On Oct. 14, one day before Tether’s dramatic decoupling from its dollar-peg, tether was the eighth largest market cap with a circulating supply of 2.66 billion USDT and a 24-hour volume of $2.02 billion.

The second largest stablecoin, trueusd, was then the 48th largest crypto by capitalization with a circulating supply of 135.3 million TUSD and a 24-hour volume of $11.75 million.

Dai comprised the 97th largest crypto with an outstanding supply of 60.8 million DAI and a 24-hour volume of $4.2 million, and paxos ranked 176th by market cap with a supply of 23.75 million PAX and a 24-hour volume of $21.3 million.

Data indicating the circulating supply of Circle’s USDC as of Oct. 14 could not be found, however, Coinmarketcap recorded USDC as having a market cap of approximately $24 million and 24-hour volume of roughly $1.2 million on Oct. 17.

USDT Supply Falls 30% in Two Weeks

On Oct. 28, roughly two weeks after USDT crashed to $0.88, tether still boasted the eighth largest market cap but the circulating supply of USDT had fallen by approximately 30 percent, with a 24-hour trade volume of $1.68 billion.

Meanwhile, the supply of trueusd had grown 30 percent to 175.45 million to rank as the 45th largest cryptocurrency by market cap, with $26.4 million worth of TUSD changing hands during the preceding 24 hours.

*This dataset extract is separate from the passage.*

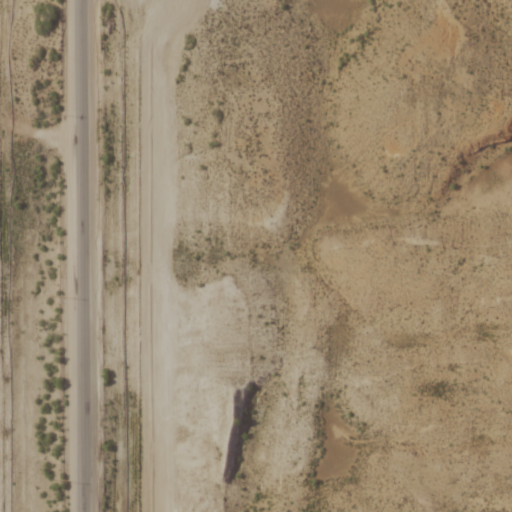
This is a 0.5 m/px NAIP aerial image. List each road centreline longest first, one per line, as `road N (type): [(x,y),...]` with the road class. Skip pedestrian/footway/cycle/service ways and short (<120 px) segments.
road 1 (residential): [(89,511),(86,0)]
road 2 (residential): [(87,48),(197,0),(293,41)]
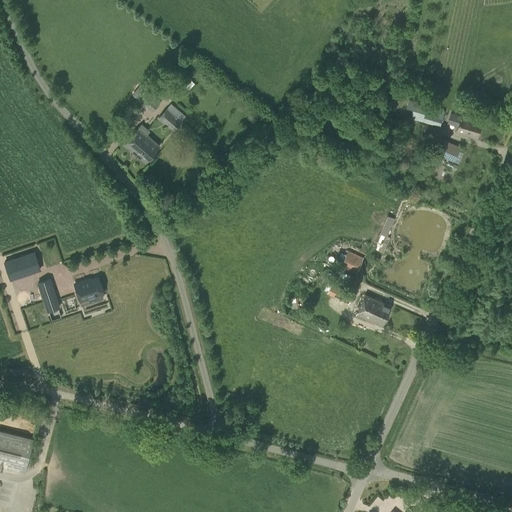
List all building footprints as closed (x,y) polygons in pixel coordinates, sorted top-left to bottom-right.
[(140,85),(132,94),(138,99),(146,90),(140,85)] [(143,104),(152,112),(160,103),(151,95),(147,99),(144,97),(141,101),(143,103),(143,104)] [(440,127),(444,111),(402,98),(397,114),(440,127)] [(172,130),(185,117),(171,103),(158,116),(172,130)] [(456,131),(476,138),(481,122),(460,116),(456,131)] [(145,163),(159,146),(138,128),(124,144),(145,163)] [(399,145),(411,149),(414,139),(402,135),(399,145)] [(444,140),(438,155),(458,163),(463,153),(458,151),(460,147),(444,140)] [(407,159),(410,150),(399,146),(396,154),(407,159)] [(387,236),(394,218),(386,215),(379,233),(387,236)] [(41,270),(34,251),(3,261),(10,280),(41,270)] [(355,273),(362,257),(347,251),(340,267),(355,273)] [(80,297),(107,288),(102,275),(76,283),(80,297)] [(328,295),(346,303),(348,297),(331,289),(328,295)] [(41,294),(46,312),(60,308),(54,290),(41,294)] [(356,314),(382,325),(390,305),(365,294),(356,314)] [(64,299),(66,309),(74,307),(72,298),(64,299)] [(32,439),(0,431),(0,465),(24,471),(32,439)]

The supply of USDC had grown nearly 420 percent to rank it as the 58th largest crypto with 124.2 million outstanding tokens, but 24-hour volume had fallen to $642,196. Paxos had grown 305 percent to rank as the 69th largest capitalization with a supply of 96.1 million and a 24-hour volume of $24.8 million. The supply of dai had grown 9 percent to 66.5 million despite dai slipping one place to rank as the 98th largest crypto asset and 24-hour volume falling to $3.3 million.